Two recent cases highlight the need for proper drafting when creating covenants that are restrictive in nature and are intended to bind land now and in the future, to ensure that those intended to benefit do indeed benefit.
In Seymour Road (Southampton) Ltd v Williams (2010), a building society originally owned a large area of land which it sold off in plots to various third parties around the time of 1896. One such plot was recently purchased by the claimant.
When the plot was originally sold in 1896, the building society sought to impose a restrictive covenant prohibiting the land from being used a roadway "without the consent of the vendor". Covenants such as this are fairly common, however what the covenant failed to specify was the area of land that was retained by the vendor. We can assume that it is this land that was intended to benefit from the effect of the restrictive covenant, both then and in the future, but in the absence of any reference to such land, the covenant was held to be fundamentally flawed and therefore unenforceable by the current owners of the neighbouring land. Their consent should rightly have been required for the current owner to use the land for anything other than a roadway, had the covenant been properly drafted.
A similar case was Southwark Roman Catholic Diocesan Corp v South London Church Fund (2009). A covenant, this time dating back to 1888, stipulated that the property is only to be used as a place of divine worship. Again, the wording of the covenant failed to accurately specify the land owned by the then owner which was intended to benefit from this covenant. The current owner of the property was therefore free to sell or use the property for any purpose, and the current owner of the land which was originally intended to benefit from the covenant was powerless to prevent such use.

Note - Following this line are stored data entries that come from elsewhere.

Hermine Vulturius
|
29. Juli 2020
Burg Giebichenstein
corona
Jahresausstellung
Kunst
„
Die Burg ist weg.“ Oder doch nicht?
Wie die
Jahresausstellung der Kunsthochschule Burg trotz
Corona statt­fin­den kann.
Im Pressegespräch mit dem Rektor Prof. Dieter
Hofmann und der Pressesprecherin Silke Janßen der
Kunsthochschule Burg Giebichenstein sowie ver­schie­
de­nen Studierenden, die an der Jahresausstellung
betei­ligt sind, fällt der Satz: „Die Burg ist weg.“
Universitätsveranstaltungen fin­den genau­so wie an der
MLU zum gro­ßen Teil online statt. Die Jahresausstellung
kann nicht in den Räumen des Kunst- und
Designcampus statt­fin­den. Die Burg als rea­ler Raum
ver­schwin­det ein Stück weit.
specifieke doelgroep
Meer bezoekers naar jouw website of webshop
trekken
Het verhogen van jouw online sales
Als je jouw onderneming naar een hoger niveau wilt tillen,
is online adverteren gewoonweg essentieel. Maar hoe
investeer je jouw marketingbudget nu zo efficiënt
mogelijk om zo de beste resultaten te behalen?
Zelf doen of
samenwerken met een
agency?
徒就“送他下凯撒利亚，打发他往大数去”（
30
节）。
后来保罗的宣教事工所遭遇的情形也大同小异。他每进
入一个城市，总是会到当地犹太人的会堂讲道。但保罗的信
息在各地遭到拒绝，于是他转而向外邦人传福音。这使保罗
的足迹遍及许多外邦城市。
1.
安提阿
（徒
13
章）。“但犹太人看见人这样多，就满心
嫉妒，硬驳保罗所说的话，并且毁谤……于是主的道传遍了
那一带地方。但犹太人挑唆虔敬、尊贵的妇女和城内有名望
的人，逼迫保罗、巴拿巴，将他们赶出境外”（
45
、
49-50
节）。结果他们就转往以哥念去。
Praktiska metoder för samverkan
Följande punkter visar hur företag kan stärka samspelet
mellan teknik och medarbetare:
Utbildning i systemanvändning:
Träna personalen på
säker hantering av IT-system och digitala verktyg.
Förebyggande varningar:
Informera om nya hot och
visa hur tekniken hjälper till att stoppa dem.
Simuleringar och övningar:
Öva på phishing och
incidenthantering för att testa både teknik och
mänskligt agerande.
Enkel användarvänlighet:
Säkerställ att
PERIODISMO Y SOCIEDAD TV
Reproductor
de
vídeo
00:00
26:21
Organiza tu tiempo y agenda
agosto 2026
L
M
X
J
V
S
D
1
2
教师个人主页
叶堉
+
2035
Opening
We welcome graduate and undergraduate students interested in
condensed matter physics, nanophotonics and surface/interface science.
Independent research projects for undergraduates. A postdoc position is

Of course, depending on the content of the covenant, there can be much value in a property having the benefit of a covenant which binds other land detrimentally. This can take shape in a general sense where restriction on the use of neighbouring land can actually maintain or add to the intrinsic value of a property, or in a more literal sense whereby the existence of a troublesome covenant can be used as a bargaining tool for securing monetary gain for its release. What is clear is that it is important to ensure that when drafting new restrictive covenants which are intended to benefit a particular area of land for years to come that the benefiting land is clearly and correct identified to avoid any risk of the covenants being held as unenforceable in the future.